* [Problems to solve]:
1/ Reproduce verbatim the portion of the passage on transitions that opens with the words containing "It’s a tender" and closes with "hadn’t noticed before.".
2/ In the passage on transitions, which word does the writer describe turning like a prism?
3/ Extend the passage on transitions past its final sentence by writing the next part of it.
___ Passage to read
The Truth About Transitions…
Maybe you feel it too—that quiet shift in the air. The calendar isn’t jammed with sports schedules. The laundry baskets aren’t overflowing. And more often than not, there’s no one asking what’s for supper. The house is quieter, the pace slower, and for the first time in a long time, you have space to think—and feel. You’ve spent years showing up for your people—pouring out your energy. But now? They’re growing up. Moving on. And without realizing it, you’re in transition too.
It’s a tender place to be. There’s maternal pride, yes—but also the deep ache of letting go. The wondering: Who am I now? What’s next for me?
That question—what’s next?—has been echoing quietly in my own heart, too. It’s led me to sit with the word transition, turning it like a prism in my hands. And as I turn it, the light shifts—revealing angles I hadn’t noticed before.
______
___ Given records
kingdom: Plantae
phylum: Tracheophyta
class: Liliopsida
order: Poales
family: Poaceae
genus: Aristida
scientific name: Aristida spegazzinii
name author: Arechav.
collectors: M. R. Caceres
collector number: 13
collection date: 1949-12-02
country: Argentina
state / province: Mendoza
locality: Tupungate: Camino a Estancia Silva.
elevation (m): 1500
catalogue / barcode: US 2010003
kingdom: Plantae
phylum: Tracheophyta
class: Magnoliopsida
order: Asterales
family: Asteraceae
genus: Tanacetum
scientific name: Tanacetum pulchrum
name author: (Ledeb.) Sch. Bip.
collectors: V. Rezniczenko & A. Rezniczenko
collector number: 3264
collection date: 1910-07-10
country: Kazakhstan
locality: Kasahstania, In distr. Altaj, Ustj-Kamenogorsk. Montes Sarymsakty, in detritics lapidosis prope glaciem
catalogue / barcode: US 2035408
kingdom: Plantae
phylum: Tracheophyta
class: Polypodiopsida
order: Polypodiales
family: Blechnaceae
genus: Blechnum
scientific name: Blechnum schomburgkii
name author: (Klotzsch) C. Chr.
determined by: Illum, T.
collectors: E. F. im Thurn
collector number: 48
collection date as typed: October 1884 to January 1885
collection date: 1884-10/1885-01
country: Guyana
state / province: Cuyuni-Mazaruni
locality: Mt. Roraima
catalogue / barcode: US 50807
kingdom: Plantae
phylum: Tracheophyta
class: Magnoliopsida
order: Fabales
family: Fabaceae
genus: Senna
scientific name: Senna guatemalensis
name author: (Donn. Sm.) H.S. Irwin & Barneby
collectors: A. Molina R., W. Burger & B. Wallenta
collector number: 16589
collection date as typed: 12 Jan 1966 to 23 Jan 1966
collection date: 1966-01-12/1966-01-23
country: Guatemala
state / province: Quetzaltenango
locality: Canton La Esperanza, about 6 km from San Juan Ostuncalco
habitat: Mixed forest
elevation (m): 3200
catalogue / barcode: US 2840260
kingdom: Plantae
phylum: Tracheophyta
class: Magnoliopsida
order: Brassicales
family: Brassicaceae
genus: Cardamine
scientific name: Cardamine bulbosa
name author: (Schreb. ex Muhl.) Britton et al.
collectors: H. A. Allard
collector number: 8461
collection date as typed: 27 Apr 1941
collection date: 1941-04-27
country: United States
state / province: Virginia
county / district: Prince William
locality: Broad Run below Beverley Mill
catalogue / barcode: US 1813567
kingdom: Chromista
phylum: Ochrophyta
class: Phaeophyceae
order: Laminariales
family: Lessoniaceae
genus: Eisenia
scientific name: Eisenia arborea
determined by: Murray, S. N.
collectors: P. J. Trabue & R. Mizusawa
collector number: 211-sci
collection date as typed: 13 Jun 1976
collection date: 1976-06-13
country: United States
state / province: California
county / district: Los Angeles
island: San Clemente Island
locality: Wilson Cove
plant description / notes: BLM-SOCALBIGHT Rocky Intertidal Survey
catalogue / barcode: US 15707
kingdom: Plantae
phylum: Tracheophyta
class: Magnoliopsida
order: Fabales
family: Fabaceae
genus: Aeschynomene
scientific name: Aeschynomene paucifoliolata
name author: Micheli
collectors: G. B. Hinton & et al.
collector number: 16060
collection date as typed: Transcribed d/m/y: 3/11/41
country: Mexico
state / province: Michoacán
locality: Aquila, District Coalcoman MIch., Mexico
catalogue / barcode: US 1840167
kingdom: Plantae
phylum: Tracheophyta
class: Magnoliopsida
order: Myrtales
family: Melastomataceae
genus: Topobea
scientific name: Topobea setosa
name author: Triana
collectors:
______
* [Expected results]:
1/
It’s a tender place to be. There’s maternal pride, yes—but also the deep ache of letting go. The wondering: Who am I now? What’s next for me?
That question—what’s next?—has been echoing quietly in my own heart, too. It’s led me to sit with the word transition, turning it like a prism in my hands. And as I turn it, the light shifts—revealing angles I hadn’t noticed before.

2/ The word "transition."

3/
In several weeks, I’ll be leaving education—a place I’ve poured my heart into for the past three years—and stepping into health and wellness coaching, a calling that’s been quietly growing in me for some time. And as I shift, I’m watching my four youngest children shift too—each of them catching the light in different ways, showing new sides of themselves I hadn’t seen before. Just like that prism, transition keeps revealing more the longer I hold it.
Malaysia, 22, is in the in-between space—capable, searching, preparing to stand on her own two feet. She has an esthetician degree and is working at the front desk of a wax center, which works for now. And she is just getting started, to be honest. Growth takes time. For me, it’s about giving her that time without pressure or trying to control.
Bridget, also 22, will be walking across the stage at Fort Hays next weekend, elementary education degree in hand, ready to step into classrooms of her own. (She loves the little kids, which I find crazy.)
Thomas, my 20-year-old, graduated last May as a power lineman. He’s doing difficult, dangerous work. Each weekend he comes home and tells us stories. Sometimes during the telling, as I feel ready to suffocate from the magnitude of it all, his dad gives him a look, which means, “Stop talking, son. Read the room.” Letting go is not easy for this mama, but it’s his path, and he is doing brave things.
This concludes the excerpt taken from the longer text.